Improvement of pure ammonia combustion performance using the catalytic pre-cracking method

Abstract

As a storage and transportation medium for hydrogen and a clean fuel with zero carbon emissions, ammonia (${\mathrm{NH}}_3$) plays an important role in promoting hydrogen energy economy and renewable energy utilization. However, ${\mathrm{NH}}_3$ faces issues of low combustion intensity and the difficulties of ignition when used as a fuel. To address these problems, a novel combustion method with high temperature resistance and strong activity catalyst for ${\mathrm{NH}}_3$ pre-cracking is proposed in this paper.

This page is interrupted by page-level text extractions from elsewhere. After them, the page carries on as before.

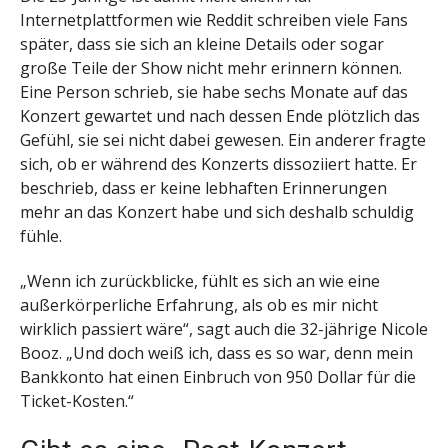
Internetplattformen wie Reddit schreiben viele Fans
später, dass sie sich an kleine Details oder sogar
große Teile der Show nicht mehr erinnern können.
Eine Person schrieb, sie habe sechs Monate auf das
Konzert gewartet und nach dessen Ende plötzlich das
Gefühl, sie sei nicht dabei gewesen. Ein anderer fragte
sich, ob er während des Konzerts dissoziiert hatte. Er
beschrieb, dass er keine lebhaften Erinnerungen
mehr an das Konzert habe und sich deshalb schuldig
fühle.
„Wenn ich zurückblicke, fühlt es sich an wie eine
außerkörperliche Erfahrung, als ob es mir nicht
wirklich passiert wäre“, sagt auch die 32-jährige Nicole
Booz. „Und doch weiß ich, dass es so war, denn mein
Bankkonto hat einen Einbruch von 950 Dollar für die
Ticket-Kosten.“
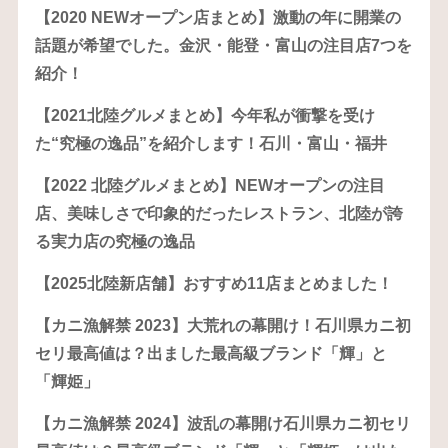
【2020 NEWオープン店まとめ】激動の年に開業の
話題が希望でした。金沢・能登・富山の注目店7つを
紹介！
【2021北陸グルメまとめ】今年私が衝撃を受け
た“究極の逸品”を紹介します！石川・富山・福井
【2022 北陸グルメまとめ】NEWオープンの注目
店、美味しさで印象的だったレストラン、北陸が誇
る実力店の究極の逸品
【2025北陸新店舗】おすすめ11店まとめました！
【カニ漁解禁 2023】大荒れの幕開け！石川県カニ初
セリ最高値は？出ました最高級ブランド「輝」と
「輝姫」
【カニ漁解禁 2024】波乱の幕開け石川県カニ初セリ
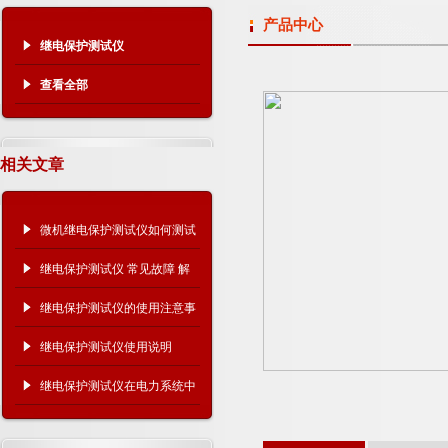
产品中心
继电保护测试仪
查看全部
相关文章
微机继电保护测试仪如何测试
10kV过流保护
继电保护测试仪 常见故障 解
决方法
继电保护测试仪的使用注意事
项有哪些？
继电保护测试仪使用说明
继电保护测试仪在电力系统中
的关键作用！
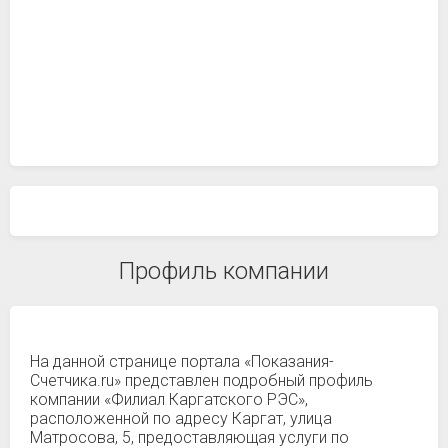
Профиль компании
На данной странице портала «Показания-
Счетчика.ru» представлен подробный профиль
компании «Филиал Каргатского РЭС»,
расположенной по адресу Каргат, улица
Матросова, 5, предоставляющая услуги по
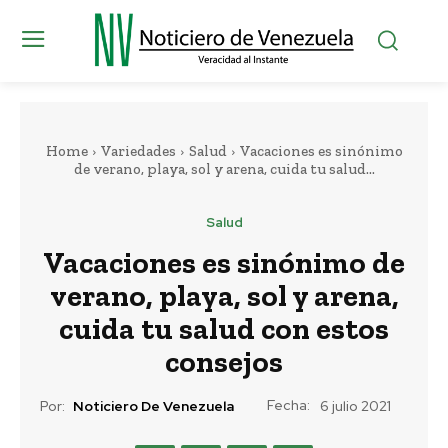
Home
Variedades
Salud
Vacaciones es sinónimo
de verano, playa, sol y arena, cuida tu salud...
Salud
Vacaciones es sinónimo de
verano, playa, sol y arena,
cuida tu salud con estos
consejos
Fecha:
Por:
Noticiero De Venezuela
6 julio 2021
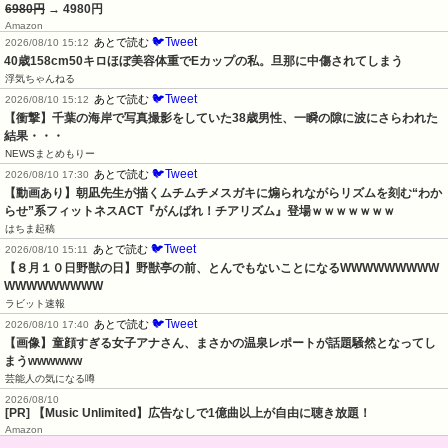
6980円
→ 4980円
Amazon
🐦Tweet
あとで読む
2026/08/10 15:12
40歳158cm50キロほぼ美容体重でEカップの私。旦那に中傷されてしまう
浮気ちゃんねる
🐦Tweet
あとで読む
2026/08/10 15:12
【衝撃】千葉の海岸で写真撮影をしていた38歳男性、一瞬の隙に波にさらわれた
結果・・・
NEWSまとめもりー
🐦Tweet
あとで読む
2026/08/10 17:30
【動画あり】朝凪先生が描くムチムチメスガキに煽られながらリズムを刻む“わか
らせ”系フィットネスACT『がんばれ！チアリズム』登場ｗｗｗｗｗｗｗ
はちま起稿
🐦Tweet
あとで読む
2026/08/10 15:11
【８月１０日野獣の日】野獣亭の前、とんでもないことになるWWWWWWWWW
WWWWWWWWW
ラビット速報
🐦Tweet
あとで読む
2026/08/10 17:40
【画像】童顔すぎる女子アナさん、まさかの温泉レポートが話題騒然となってし
まうwwwwww
芸能人の気になる噂
2026/08/10
[PR] 【Music Unlimited】広告なしで1億曲以上が自由に聴き放題！
Amazon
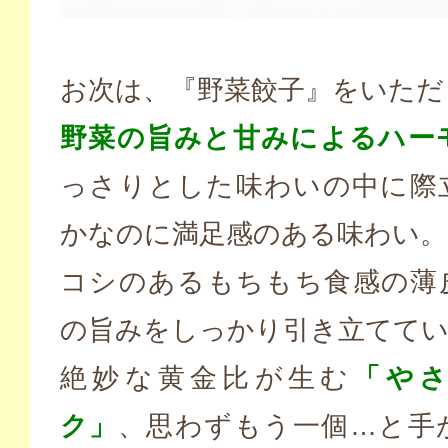
お次は、『野菜餃子』をいただ
野菜の旨みと甘みによるハー
っさりとした味わいの中に際
かなのに満足感のある味わい。
コシのあるもちもち食感の薄
の旨みをしっかり引き立てて
絶妙な黄金比が生む
「や
ク」
、思わずもう一個…と手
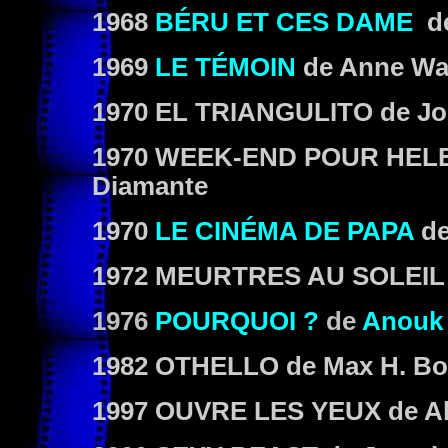
1968
BÉRU ET CES DAME
d
1969
LE TÉMOIN
de Anne Wal
1970 EL TRIANGULITO de Jo
1970 WEEK-END POUR HELENA
Diamante
1970
LE CINÉMA DE PAPA
d
1972 MEURTRES AU SOLEIL d
1976
POURQUOI ?
de
Anouk
1982 OTHELLO de Max H. Bo
1997 OUVRE LES YEUX de Al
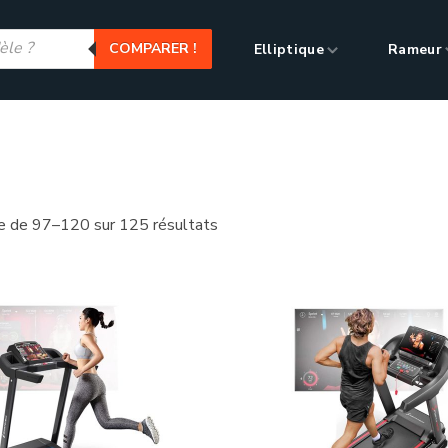
COMPARER !
Elliptique
Rameur
Tapis de course
e course
e de 97–120 sur 125 résultats
Catégories de produ
apis de course
(125)
Type de tapis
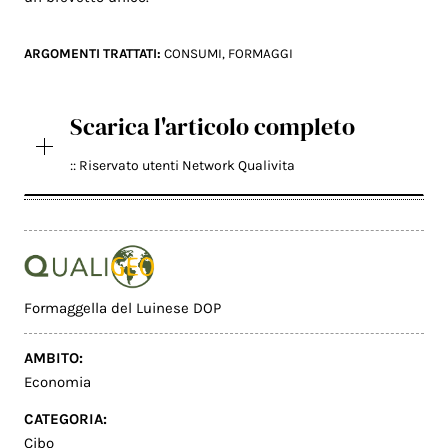
ARGOMENTI TRATTATI:
CONSUMI
,
FORMAGGI
Scarica l'articolo completo
:: Riservato utenti Network Qualivita
Formaggella del Luinese DOP
AMBITO:
Economia
CATEGORIA:
Cibo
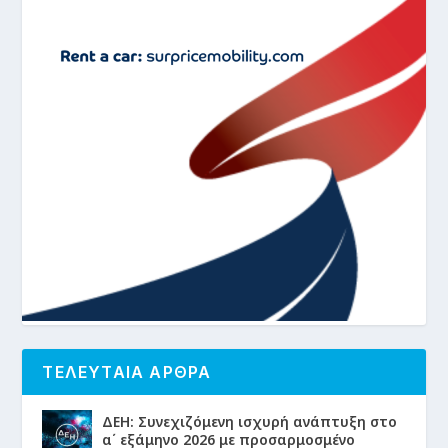
ΤΕΛΕΥΤΑΙΑ ΑΡΘΡΑ
ΔΕΗ: Συνεχιζόμενη ισχυρή ανάπτυξη στο
α΄ εξάμηνο 2026 με προσαρμοσμένο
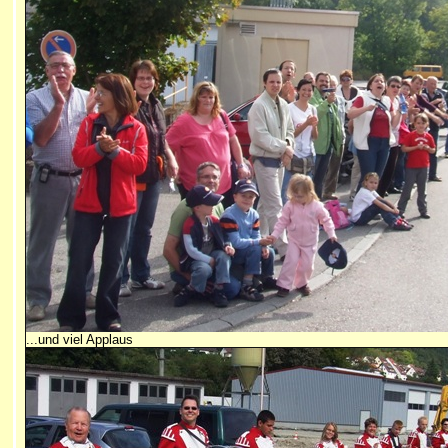
...und viel Applaus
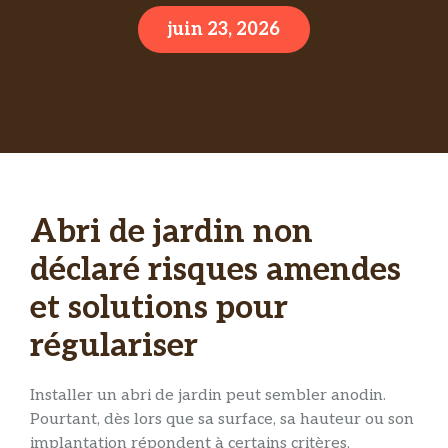
juin 23, 2026
Abri de jardin non
déclaré risques amendes
et solutions pour
régulariser
Installer un abri de jardin peut sembler anodin.
Pourtant, dès lors que sa surface, sa hauteur ou son
implantation répondent à certains critères,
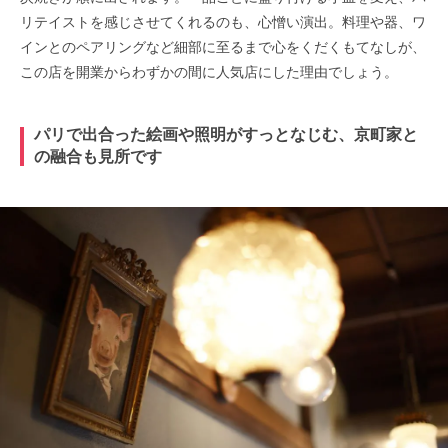
リテイストを感じさせてくれるのも、心憎い演出。料理や器、ワ
インとのペアリングなど細部に至るまで心をくだくもてなしが、
この店を開業からわずかの間に人気店にした理由でしょう。
パリで出合った絵画や照明がすっとなじむ、京町家と
の融合も見所です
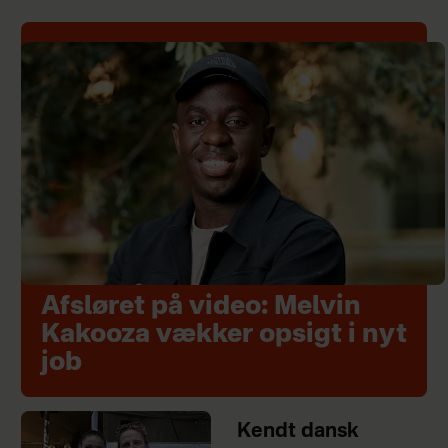
Afsløret på video: Melvin
Kakooza vækker opsigt i nyt
job
Kendt dansk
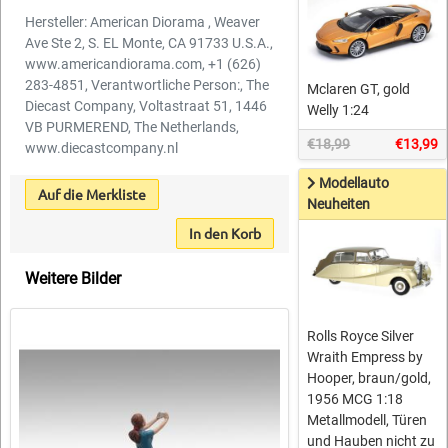
Hersteller: American Diorama , Weaver
Ave Ste 2, S. EL Monte, CA 91733 U.S.A.,
www.americandiorama.com, +1 (626)
283-4851, Verantwortliche Person:, The
Mclaren GT, gold
Diecast Company, Voltastraat 51, 1446
Welly 1:24
VB PURMEREND, The Netherlands,
€18,99
€13,99
www.diecastcompany.nl
Modellauto
Auf die Merkliste
Neuheiten
In den Korb
Weitere Bilder
Rolls Royce Silver
Wraith Empress by
Hooper, braun/gold,
1956 MCG 1:18
Metallmodell, Türen
und Hauben nicht zu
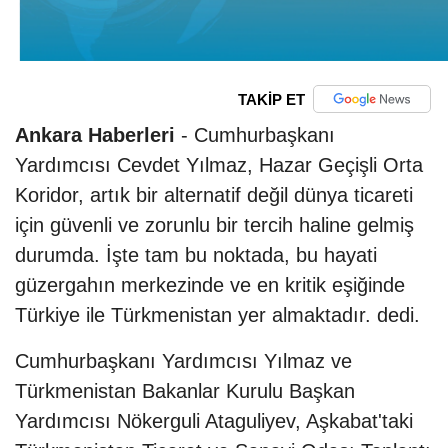
TAKİP ET
Ankara Haberleri
- Cumhurbaşkanı
Yardımcısı Cevdet Yılmaz, Hazar Geçişli Orta
Koridor, artık bir alternatif değil dünya ticareti
için güvenli ve zorunlu bir tercih haline gelmiş
durumda. İşte tam bu noktada, bu hayati
güzergahın merkezinde ve en kritik eşiğinde
Türkiye ile Türkmenistan yer almaktadır. dedi.
Cumhurbaşkanı Yardımcısı Yılmaz ve
Türkmenistan Bakanlar Kurulu Başkan
Yardımcısı Nökerguli Ataguliyev, Aşkabat'taki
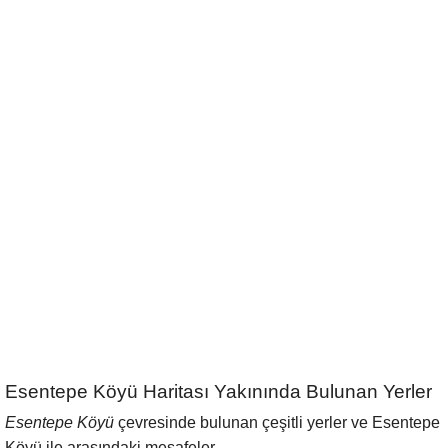
Esentepe Köyü Haritası Yakınında Bulunan Yerler
Esentepe Köyü
çevresinde bulunan çeşitli yerler ve Esentepe
Köyü ile arasındaki mesafeler.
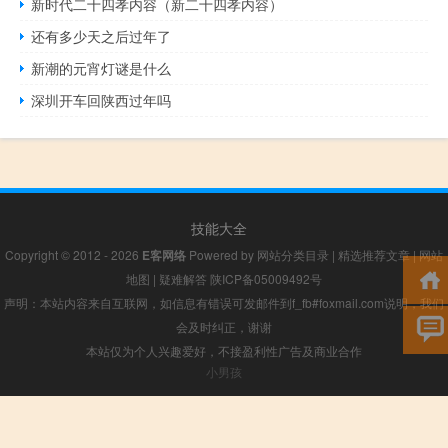
新时代二十四孝内容（新二十四孝内容）
还有多少天之后过年了
新潮的元宵灯谜是什么
深圳开车回陕西过年吗
技能大全
Copyright © 2012 - 2026
E客网络
Powered by
网站分类目录
|
精选推荐文章
|
网站
地图
|
疑难解答
陕ICP备05009492号
声明：本站内容来自互联网，如信息有错误可发邮件到f_fb#foxmail.com说明，我们
会及时纠正，谢谢
本站仅为个人兴趣爱好，不接盈利性广告及商业合作
小男孩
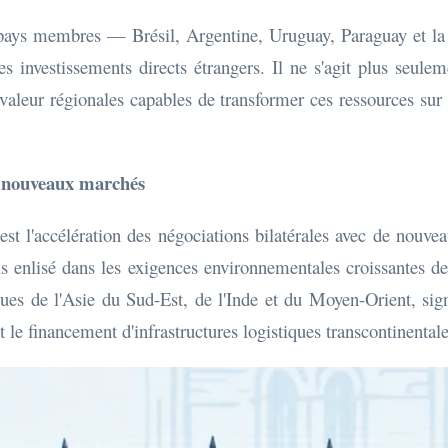
 pays membres — Brésil, Argentine, Uruguay, Paraguay et l
 les investissements directs étrangers. Il ne s'agit plus seul
valeur régionales capables de transformer ces ressources sur
de nouveaux marchés
t l'accélération des négociations bilatérales avec de nouv
s enlisé dans les exigences environnementales croissantes de
s de l'Asie du Sud-Est, de l'Inde et du Moyen-Orient, signa
 le financement d'infrastructures logistiques transcontinentale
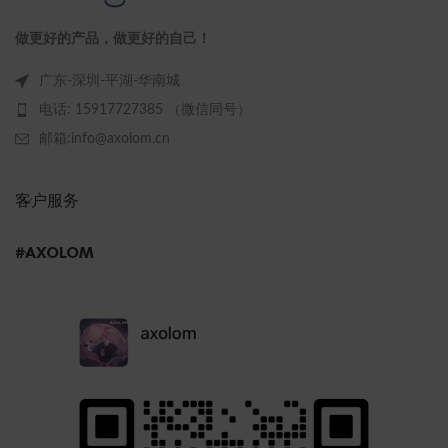
做更好的产品，做更好的自己！
广东-深圳-平湖-华南城
电话: 15917727385 （微信同号）
邮箱:info@axolom.cn
客户服务
#AXOLOM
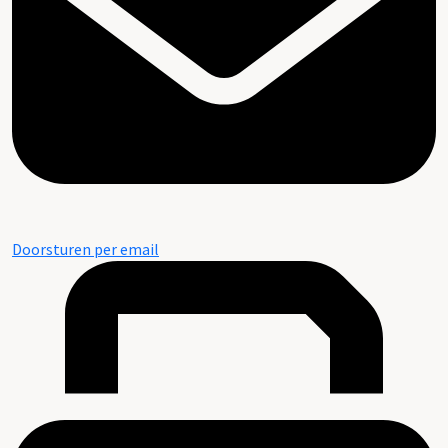
Doorsturen per email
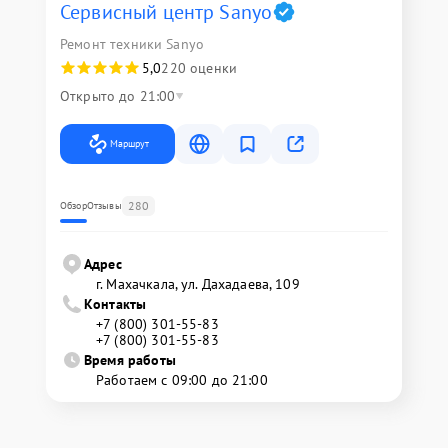
Сервисный центр Sanyo
Ремонт техники Sanyo
5,0
220 оценки
Открыто до 21:00
Маршрут
280
Обзор
Отзывы
Адрес
г. Махачкала, ул. Дахадаева, 109
Контакты
+7 (800) 301-55-83
+7 (800) 301-55-83
Время работы
Работаем с 09:00 до 21:00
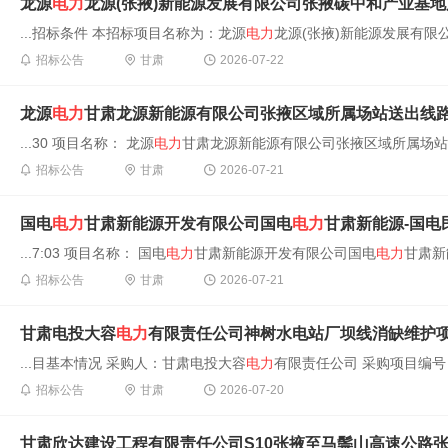
龙源
电力
龙源(张掖)新能源发展有限公司张掖碳中和产业基地风光氢
...招标条件 本招标项目名称为：龙源
电力
龙源(张掖)新能源发展有限
招标公告
甘肃
2026-07-22
龙源
电力
甘肃龙源新能源有限公司张掖区域所属场站送出线
...30 项目名称： 龙源
电力
甘肃龙源新能源有限公司张掖区域所属场站送
招标公告
甘肃
2026-07-21
国电
电力
甘肃新能源开发有限公司国电
电力
甘肃新能源-国电民乐三
...7:03 项目名称： 国电
电力
甘肃新能源开发有限公司国电
电力
甘肃新
招标公告
甘肃
2026-07-21
甘肃电投大容
电力
有限责任公司神树水电站厂坝线消缺维护
...目基本情况 采购人：甘肃电投大容
电力
有限责任公司 采购项目编号：GSD
招标公告
甘肃
2026-07-20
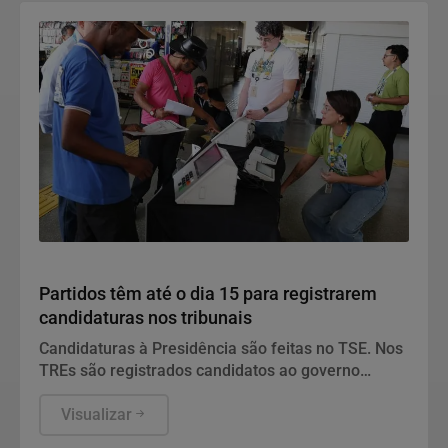
Política
Partidos têm até o dia 15 para registrarem
candidaturas nos tribunais
Candidaturas à Presidência são feitas no TSE. Nos
TREs são registrados candidatos ao governo
estadual, Senado, Câmara dos Deputados e
assembleias estaduais e distrital.
Visualizar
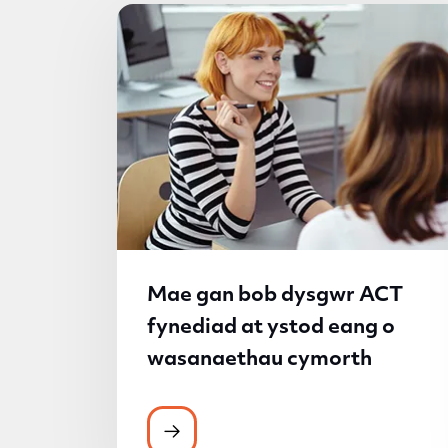
Mae gan bob dysgwr ACT
fynediad at ystod eang o
wasanaethau cymorth
Mae gan bob dysgwr ACT fynedi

The cracking product, hydrogen, has a higher combustion rate, lower ignition temperature, and higher combustion intensity, which can improve the combustion characteristics of pure ${\mathrm{NH}}_3$. Firstly, Computational Fluid Dynamics was used to simulate the whole process of catalytic cracking and combustion of ${\mathrm{NH}}_3$. An Eulerian multiphase flow model with a granular phase was employed to simulate the catalyst particles and a porous medium to simulate the support carrier for the catalyst particles. Secondly, the Langmuir-Hinshelwood model was built using user-defined functions (UDF) to describe the reaction kinetic rates of the adsorption, cracking, and desorption processes of ${\mathrm{NH}}_3$ on the surface of Ni/${\mathrm{Al}}_2{O}_3$ catalyst. Then, species indexing in the flow field was implemented using UDF to couple the catalytic reaction rate with the surface coverage concentration to improve the simulation accuracy and reliability. Finally, the simulation results revealed that the catalytic pre-cracking combustion method can significantly improve the thermal efficiency and stability of ${\mathrm{NH}}_3$ combustion.